Below are records with pictures in them. Transcribe everything from the line containing "kuudettredekiljoonatpako" down to the line containing "to online sales?**", exactly, and leave the pictures behind.

DATASET:
-- Opening Marker --
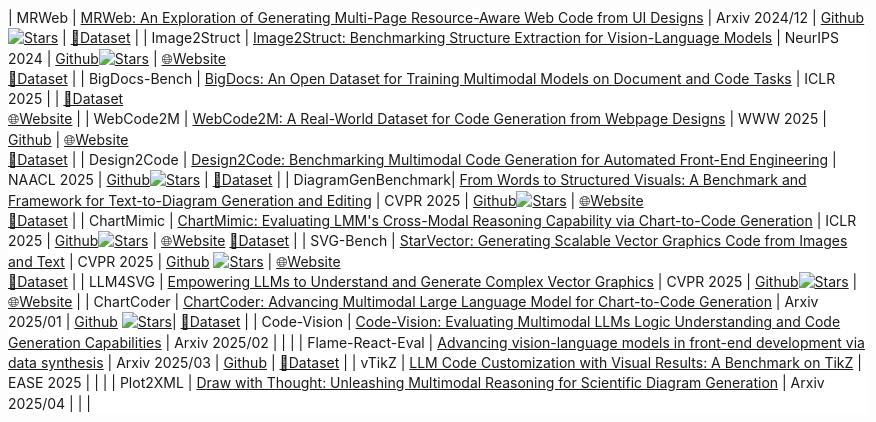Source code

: | MRWeb              | [MRWeb: An Exploration of Generating Multi-Page Resource-Aware Web Code from UI Designs](https://arxiv.org/abs/2412.15310)                                          | Arxiv 2024/12      | [Github](https://github.com/WebPAI/MRWeb)[![Stars](https://img.shields.io/github/stars/WebPAI/MRWeb?style=social&label=Stars)](https://github.com/WebPAI/MRWeb)  | [🤗Dataset](https://github.com/WebPAI/MRWeb/tree/main/dataset_collection) |
| Image2Struct       | [Image2Struct: Benchmarking Structure Extraction for Vision-Language Models](https://arxiv.org/abs/2410.22456)                                                      | NeurIPS 2024       | [Github](https://github.com/stanford-crfm/helm)[![Stars](https://img.shields.io/github/stars/stanford-crfm/helm?style=social&label=Stars)](https://github.com/stanford-crfm/helm) | [🌐Website](https://crfm.stanford.edu/helm/image2struct/latest/)<br />[🤗Dataset](https://huggingface.co/datasets/stanford-crfm/i2s-latex) |
| BigDocs-Bench      | [BigDocs: An Open Dataset for Training Multimodal Models on Document and Code Tasks](https://arxiv.org/abs/2412.04626)                                              | ICLR 2025          |  | [🤗Dataset](https://huggingface.co/datasets/ServiceNow/BigDocs-Bench) <br/> [🌐Website](https://bigdocs.github.io/) |
| WebCode2M          | [WebCode2M: A Real-World Dataset for Code Generation from Webpage Designs](https://arxiv.org/abs/2404.06369)                                                        | WWW 2025           | [Github](https://github.com/CGCL-codes/naturalcc/tree/main/examples/webcode2m) | [🌐Website](https://webcode2m.github.io/)<br />[🤗Dataset](https://huggingface.co/datasets/xcodemind/webcode2m) |
| Design2Code        | [Design2Code: Benchmarking Multimodal Code Generation for Automated Front-End Engineering](https://arxiv.org/abs/2403.03163)                                        | NAACL 2025         | [Github](https://github.com/NoviScl/Design2Code)[![Stars](https://img.shields.io/github/stars/NoviScl/Design2Code?style=social&label=Stars)](https://github.com/NoviScl/Design2Code) | [🤗Dataset](https://huggingface.co/datasets/SALT-NLP/Design2Code-hf) |
| DiagramGenBenchmark| [From Words to Structured Visuals: A Benchmark and Framework for Text-to-Diagram Generation and Editing](https://arxiv.org/abs/2411.11916)                          | CVPR 2025          | [Github](https://github.com/DiagramAgent/DiagramAgent_official)[![Stars](https://img.shields.io/github/stars/DiagramAgent/DiagramAgent_official?style=social&label=Stars)](https://github.com/DiagramAgent/DiagramAgent_official) | [🌐Website](https://diagramagent.github.io/)<br />[🤗Dataset](https://huggingface.co/collections/DiagramAgent/diagramagent-67c5c0935149cdc6e0230b46) |
| ChartMimic         | [ChartMimic: Evaluating LMM's Cross-Modal Reasoning Capability via Chart-to-Code Generation](https://arxiv.org/abs/2406.09961)                                      | ICLR 2025          | [Github](https://github.com/ChartMimic/ChartMimic)[![Stars](https://img.shields.io/github/stars/ChartMimic/ChartMimic?style=social&label=Stars)](https://github.com/ChartMimic/ChartMimic)       | [🌐Website](https://chartmimic.github.io) [🤗Dataset](https://huggingface.co/datasets/ChartMimic/ChartMimic) |
| SVG-Bench          | [StarVector: Generating Scalable Vector Graphics Code from Images and Text](https://arxiv.org/abs/2312.11556)                                                       | CVPR 2025          | [Github](https://github.com/joanrod/star-vector) [![Stars](https://img.shields.io/github/stars/joanrod/star-vector?style=social&label=Stars)](https://github.com/joanrod/star-vector)            | [🌐Website](https://starvector.github.io/#:~:text=StarVector)<br />[🤗Dataset](https://huggingface.co/collections/starvector/starvector-svg-datasets-svg-bench-67811204a76475be4dd66d09) |
| LLM4SVG            | [Empowering LLMs to Understand and Generate Complex Vector Graphics](https://arxiv.org/abs/2412.11102)                                                              | CVPR 2025          | [Github](https://github.com/ximinng/LLM4SVG)[![Stars](https://img.shields.io/github/stars/ximinng/LLM4SVG?style=social&label=Stars)](https://github.com/ximinng/LLM4SVG) | [🌐Website](https://ximinng.github.io/LLM4SVGProject/) |
| ChartCoder         | [ChartCoder: Advancing Multimodal Large Language Model for Chart-to-Code Generation](https://arxiv.org/abs/2501.06598)                                              | Arxiv 2025/01      | [Github](https://github.com/thunlp/ChartCoder) [![Stars](https://img.shields.io/github/stars/thunlp/ChartCoder?style=social&label=Stars)](https://github.com/thunlp/ChartCoder)| [🤗Dataset](https://huggingface.co/datasets/xxxllz/Chart2Code-160k) |
| Code-Vision        | [Code-Vision: Evaluating Multimodal LLMs Logic Understanding and Code Generation Capabilities](https://arxiv.org/abs/2502.11829)                                    | Arxiv 2025/02      |  |  |
| Flame-React-Eval   | [Advancing vision-language models in front-end development via data synthesis](https://arxiv.org/abs/2503.01619)                                                    | Arxiv 2025/03      | [Github](https://github.com/Flame-Code-VLM/Flame-Code-VLM) | [🤗Dataset](https://github.com/Flame-Code-VLM/Flame-Code-VLM?tab=readme-ov-file#dataset) |
| vTikZ              | [LLM Code Customization with Visual Results: A Benchmark on TikZ](https://hal.science/hal-05049250)                                                                 | EASE 2025          |  |  |
| Plot2XML           | [Draw with Thought: Unleashing Multimodal Reasoning for Scientific Diagram Generation](https://arxiv.org/abs/2504.09479)                                            | Arxiv 2025/04      |  |  |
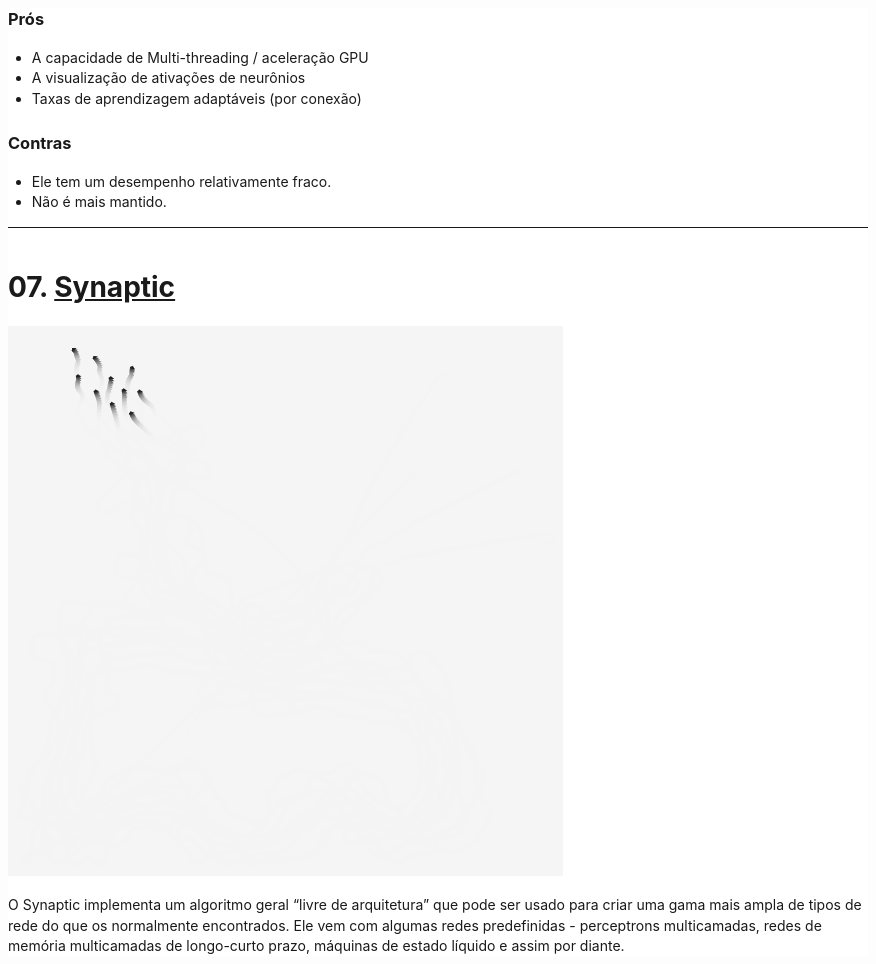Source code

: ### Prós
+ A capacidade de Multi-threading / aceleração GPU
+ A visualização de ativações de neurônios
+ Taxas de aprendizagem adaptáveis (por conexão)

### Contras
+ Ele tem um desempenho relativamente fraco.
+ Não é mais mantido.

---

# 07. [Synaptic](https://caza.la/synaptic/)
![Synaptic.js](/assets/img/ai/synaptic.png)

O Synaptic implementa um algoritmo geral “livre de arquitetura” que pode ser usado para criar uma gama mais ampla de tipos de rede do que os normalmente encontrados. Ele vem com algumas redes predefinidas - perceptrons multicamadas, redes de memória multicamadas de longo-curto prazo, máquinas de estado líquido e assim por diante.


<script async src="//pagead2.googlesyndication.com/pagead/js/adsbygoogle.js"></script>
<ins class="adsbygoogle"
style="display:block; text-align:center;"
data-ad-layout="in-article"
data-ad-format="fluid"
data-ad-client="ca-pub-2838251107855362"
data-ad-slot="8549252987"></ins>
<script>
(adsbygoogle = window.adsbygoogle || []).push({});
</script>
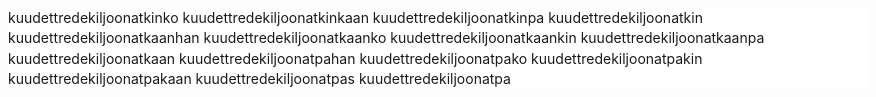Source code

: kuudettredekiljoonatkinko
kuudettredekiljoonatkinkaan
kuudettredekiljoonatkinpa
kuudettredekiljoonatkin
kuudettredekiljoonatkaanhan
kuudettredekiljoonatkaanko
kuudettredekiljoonatkaankin
kuudettredekiljoonatkaanpa
kuudettredekiljoonatkaan
kuudettredekiljoonatpahan
kuudettredekiljoonatpako
kuudettredekiljoonatpakin
kuudettredekiljoonatpakaan
kuudettredekiljoonatpas
kuudettredekiljoonatpa


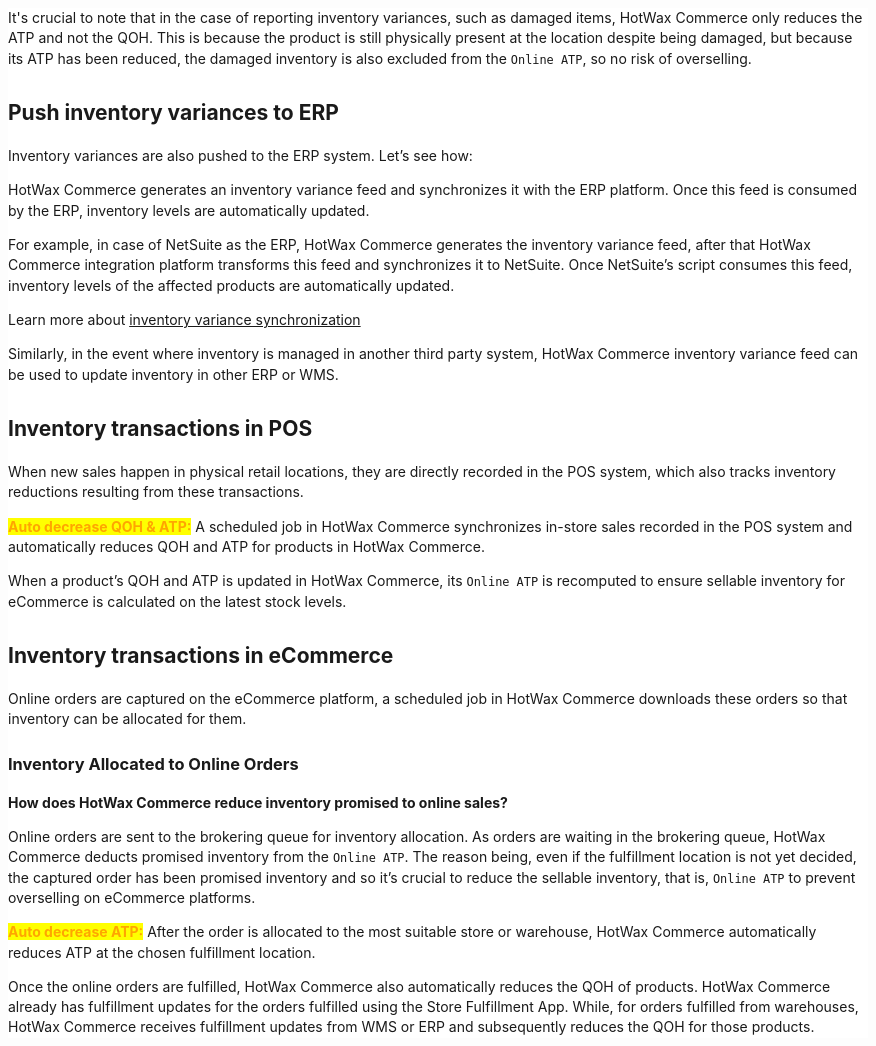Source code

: It's crucial to note that in the case of reporting inventory variances, such as damaged items, HotWax Commerce only reduces the ATP and not the QOH. This is because the product is still physically present at the location despite being damaged, but because its ATP has been reduced, the damaged inventory is also excluded from the `Online ATP`, so no risk of overselling.

## Push inventory variances to ERP

Inventory variances are also pushed to the ERP system. Let’s see how:

HotWax Commerce generates an inventory variance feed and synchronizes it with the ERP platform. Once this feed is consumed by the ERP, inventory levels are automatically updated.

For example, in case of NetSuite as the ERP, HotWax Commerce generates the inventory variance feed, after that HotWax Commerce integration platform transforms this feed and synchronizes it to NetSuite. Once NetSuite’s script consumes this feed, inventory levels of the affected products are automatically updated.

Learn more about [inventory variance synchronization](https://docs.hotwax.co/integration-resources/v/netsuite-integration/supported-integrations/cycle-count)

Similarly, in the event where inventory is managed in another third party system, HotWax Commerce inventory variance feed can be used to update inventory in other ERP or WMS.

## Inventory transactions in POS

When new sales happen in physical retail locations, they are directly recorded in the POS system, which also tracks inventory reductions resulting from these transactions.

<mark style="color:orange;">**Auto decrease QOH & ATP:**</mark> A scheduled job in HotWax Commerce synchronizes in-store sales recorded in the POS system and automatically reduces QOH and ATP for products in HotWax Commerce.

When a product’s QOH and ATP is updated in HotWax Commerce, its `Online ATP` is recomputed to ensure sellable inventory for eCommerce is calculated on the latest stock levels.

## Inventory transactions in eCommerce

Online orders are captured on the eCommerce platform, a scheduled job in HotWax Commerce downloads these orders so that inventory can be allocated for them.

### Inventory Allocated to Online Orders

**How does HotWax Commerce reduce inventory promised to online sales?**

Online orders are sent to the brokering queue for inventory allocation. As orders are waiting in the brokering queue, HotWax Commerce deducts promised inventory from the `Online ATP`. The reason being, even if the fulfillment location is not yet decided, the captured order has been promised inventory and so it’s crucial to reduce the sellable inventory, that is, `Online ATP` to prevent overselling on eCommerce platforms.

<mark style="color:orange;">**Auto decrease ATP:**</mark> After the order is allocated to the most suitable store or warehouse, HotWax Commerce automatically reduces ATP at the chosen fulfillment location.

Once the online orders are fulfilled, HotWax Commerce also automatically reduces the QOH of products. HotWax Commerce already has fulfillment updates for the orders fulfilled using the Store Fulfillment App. While, for orders fulfilled from warehouses, HotWax Commerce receives fulfillment updates from WMS or ERP and subsequently reduces the QOH for those products.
-- Closing Marker --
COMPLETED TASK:
kuudettredekiljoonatpako
kuudettredekiljoonatpakin
kuudettredekiljoonatpakaan
kuudettredekiljoonatpas
kuudettredekiljoonatpa


Source code

: It's crucial to note that in the case of reporting inventory variances, such as damaged items, HotWax Commerce only reduces the ATP and not the QOH. This is because the product is still physically present at the location despite being damaged, but because its ATP has been reduced, the damaged inventory is also excluded from the `Online ATP`, so no risk of overselling.

## Push inventory variances to ERP

Inventory variances are also pushed to the ERP system. Let’s see how:

HotWax Commerce generates an inventory variance feed and synchronizes it with the ERP platform. Once this feed is consumed by the ERP, inventory levels are automatically updated.

For example, in case of NetSuite as the ERP, HotWax Commerce generates the inventory variance feed, after that HotWax Commerce integration platform transforms this feed and synchronizes it to NetSuite. Once NetSuite’s script consumes this feed, inventory levels of the affected products are automatically updated.

Learn more about [inventory variance synchronization](https://docs.hotwax.co/integration-resources/v/netsuite-integration/supported-integrations/cycle-count)

Similarly, in the event where inventory is managed in another third party system, HotWax Commerce inventory variance feed can be used to update inventory in other ERP or WMS.

## Inventory transactions in POS

When new sales happen in physical retail locations, they are directly recorded in the POS system, which also tracks inventory reductions resulting from these transactions.

<mark style="color:orange;">**Auto decrease QOH & ATP:**</mark> A scheduled job in HotWax Commerce synchronizes in-store sales recorded in the POS system and automatically reduces QOH and ATP for products in HotWax Commerce.

When a product’s QOH and ATP is updated in HotWax Commerce, its `Online ATP` is recomputed to ensure sellable inventory for eCommerce is calculated on the latest stock levels.

## Inventory transactions in eCommerce

Online orders are captured on the eCommerce platform, a scheduled job in HotWax Commerce downloads these orders so that inventory can be allocated for them.

### Inventory Allocated to Online Orders

**How does HotWax Commerce reduce inventory promised to online sales?**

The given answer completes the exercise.